Locate each line in the items below that contains the word "have" and copy those lines, treating uppercase and lowercase letters as distinct.
###
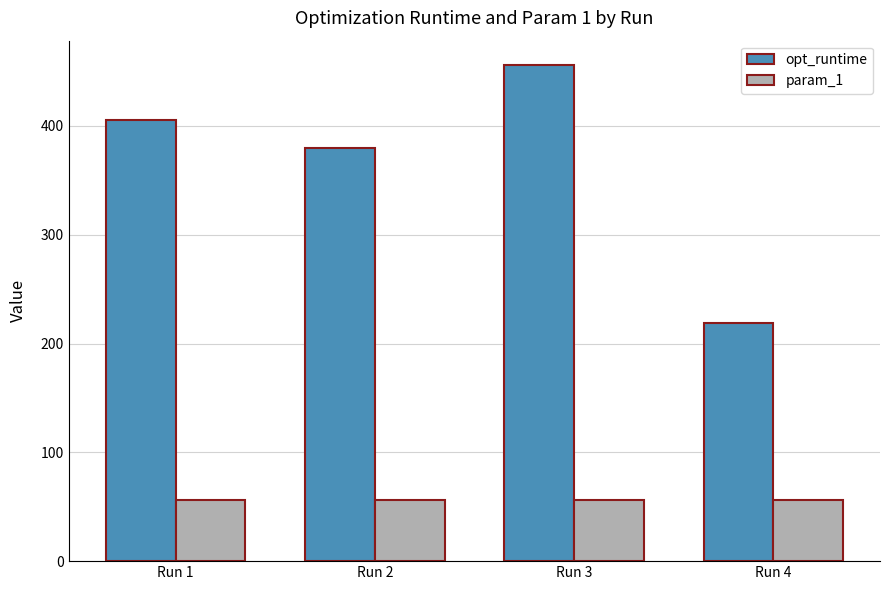

How many data points does each series have?

4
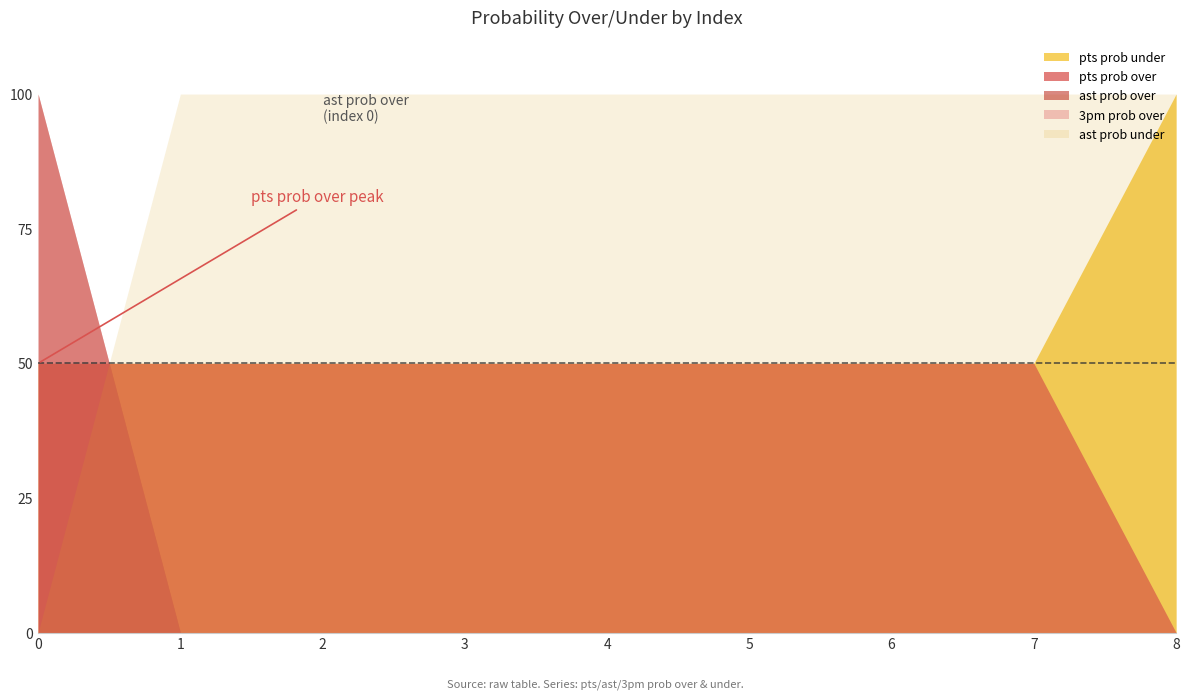

True or false: ast prob under and 3pm prob over intersect in this chart.

True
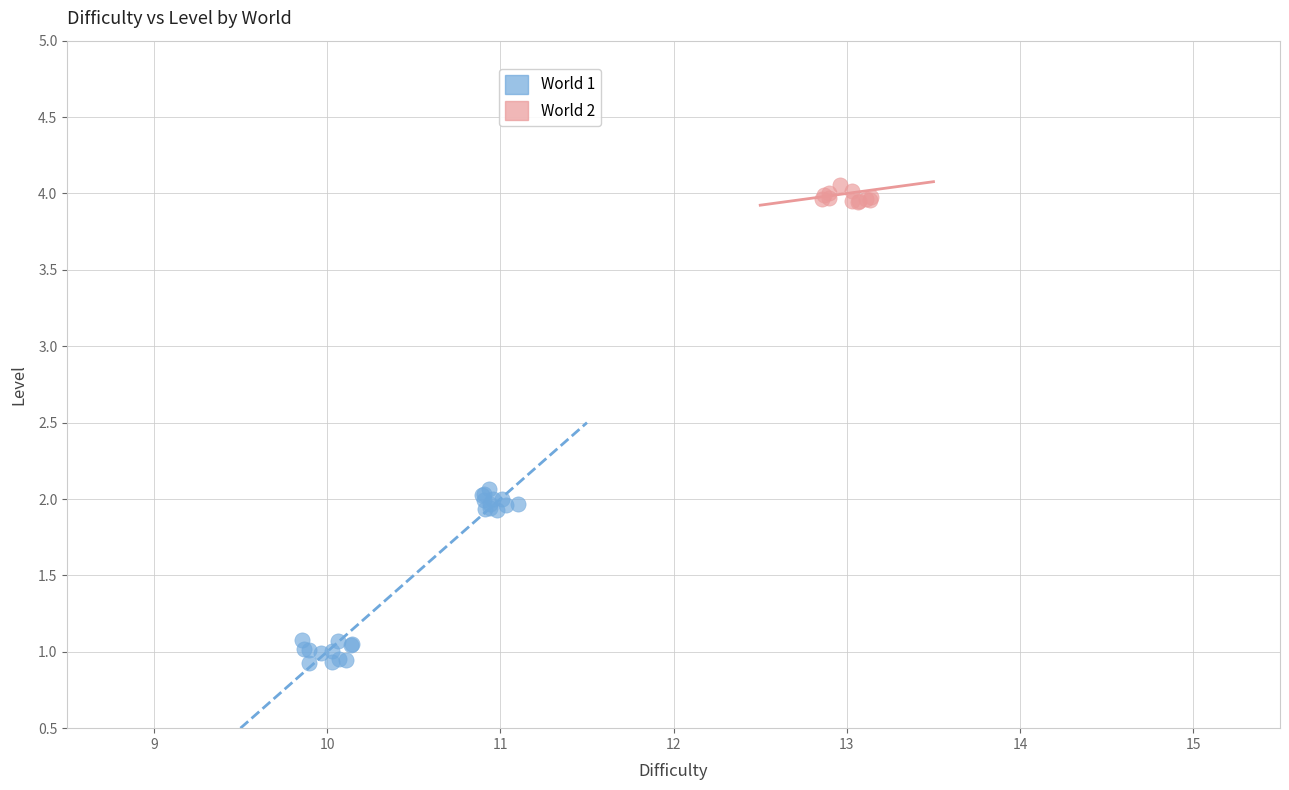

Which series has the largest Y range (max minus min)?

World 1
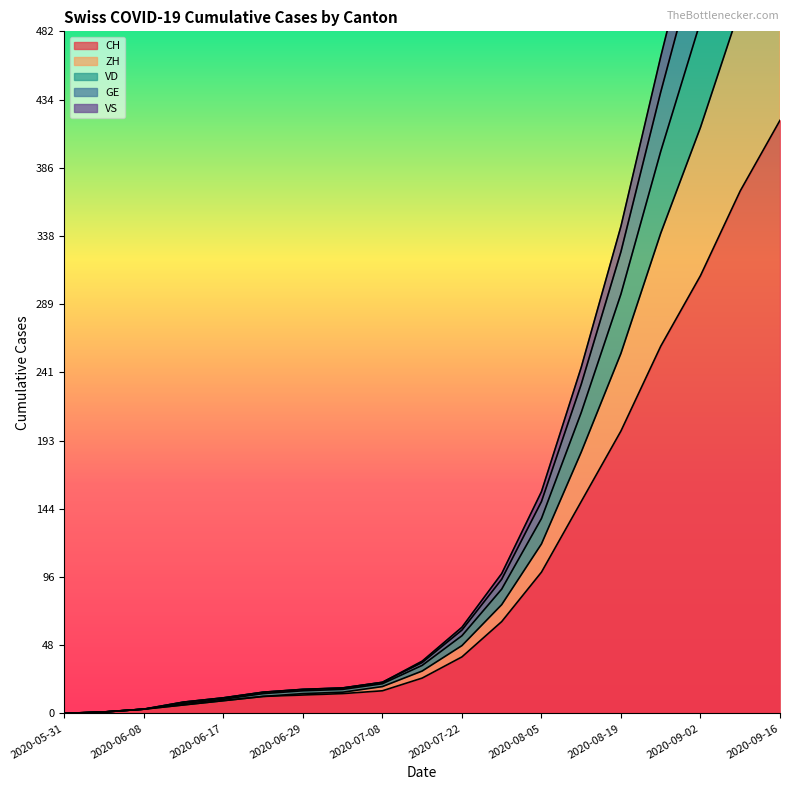

At which label does VD reach its minimum?

2020-05-31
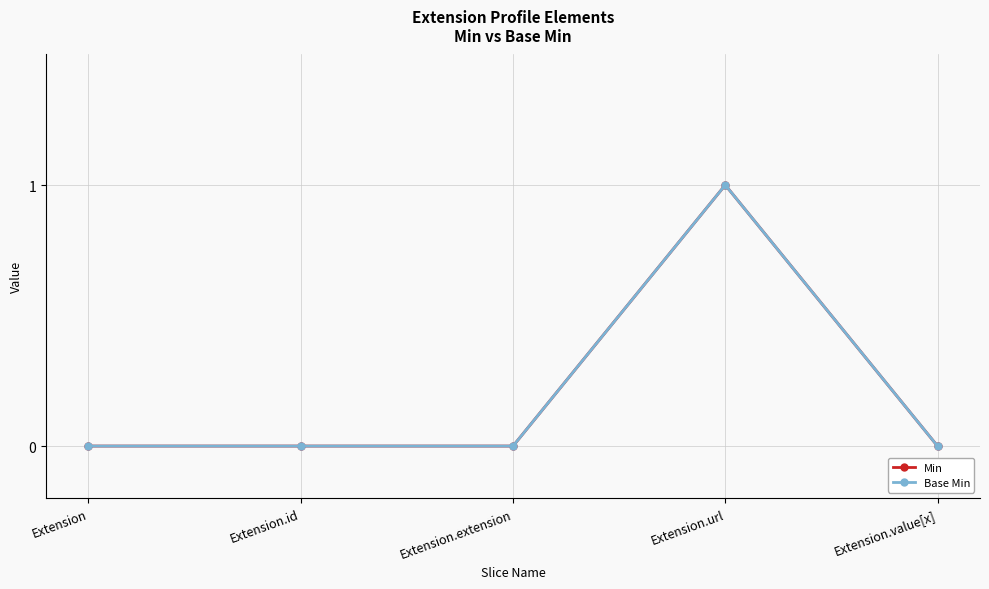

Does the chart have visible grid lines?

Yes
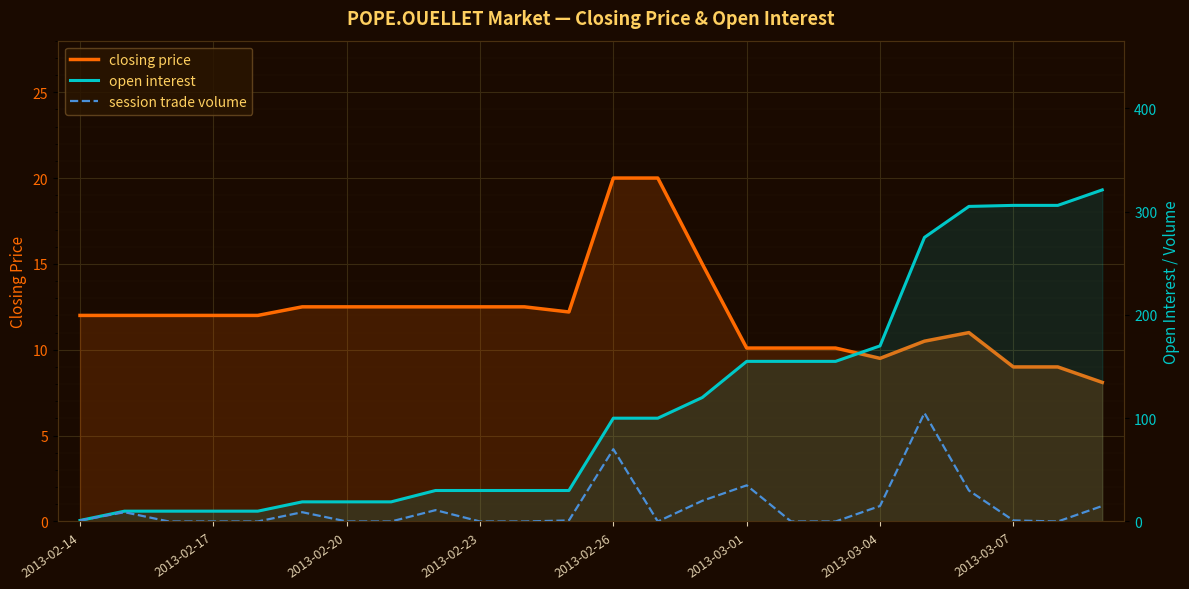

What is the difference between the open interest values at 2013-02-17 and 8?

20.0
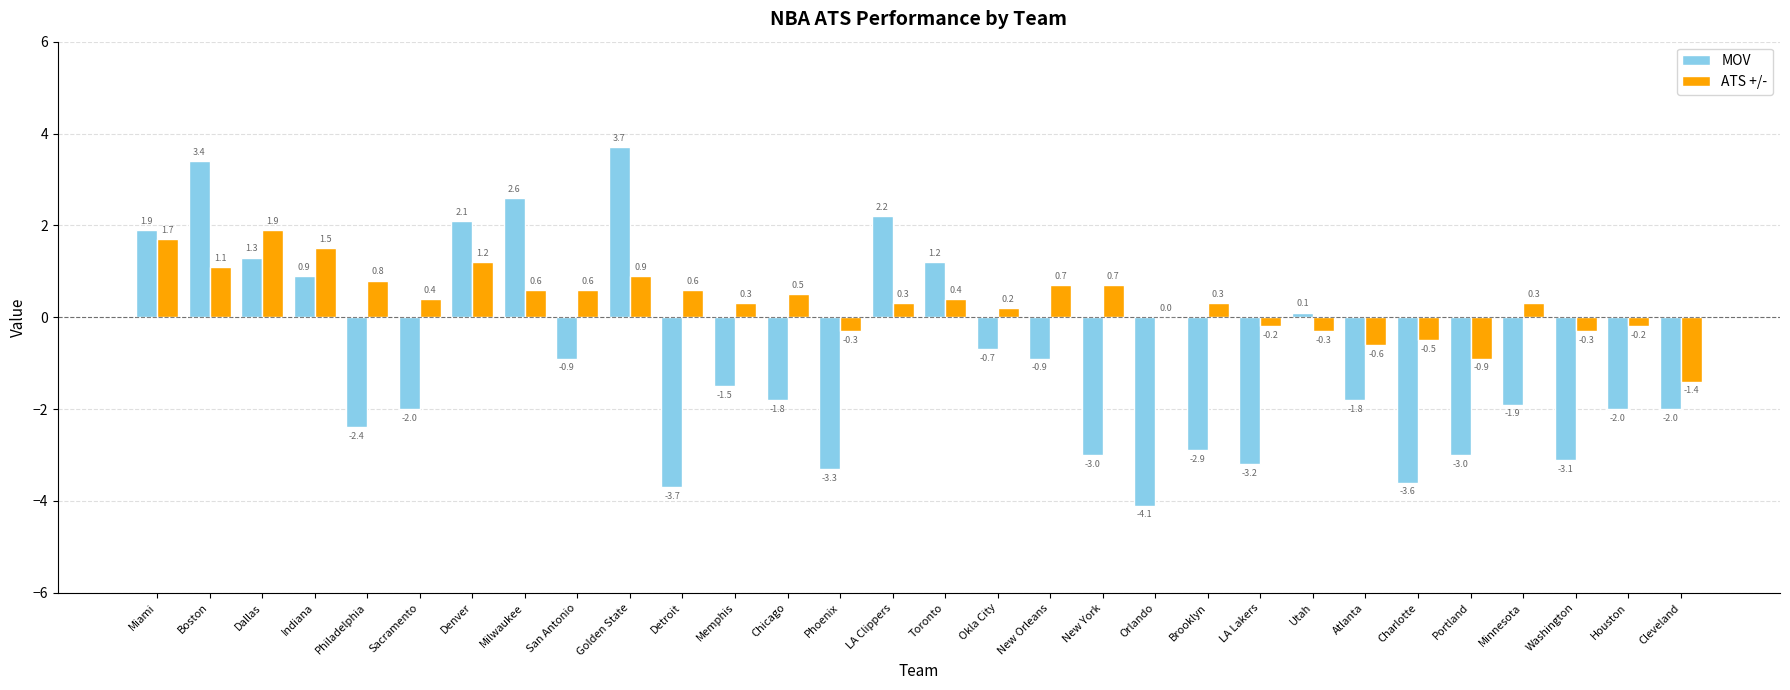

Is it true that ATS +/- equals 1.2 at Denver?

True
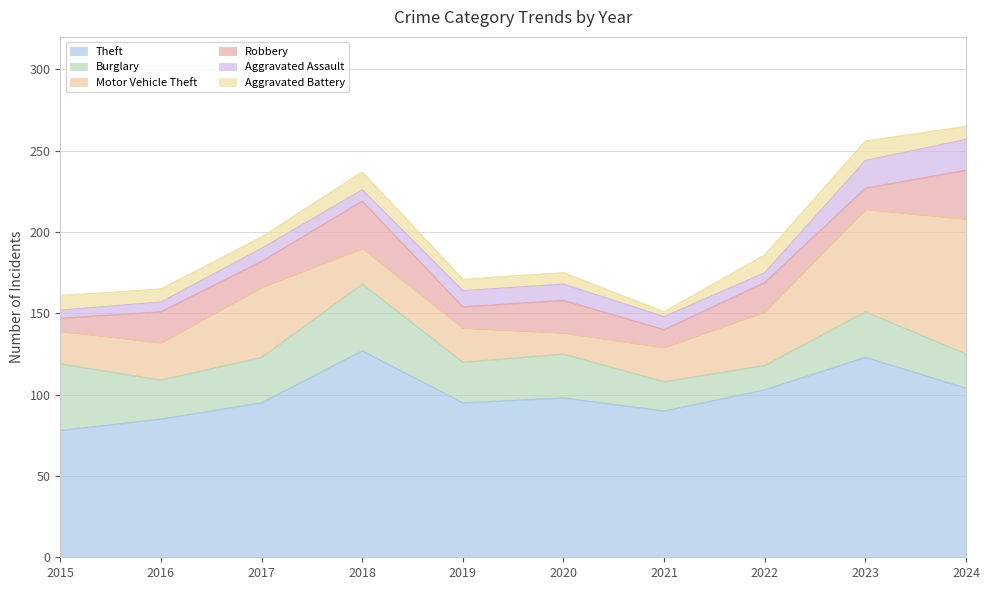

What is the average value of the Robbery series?

18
###
• [ANSWER SPACE]
How many data points does each series have?
Does the chart have visible grid lines?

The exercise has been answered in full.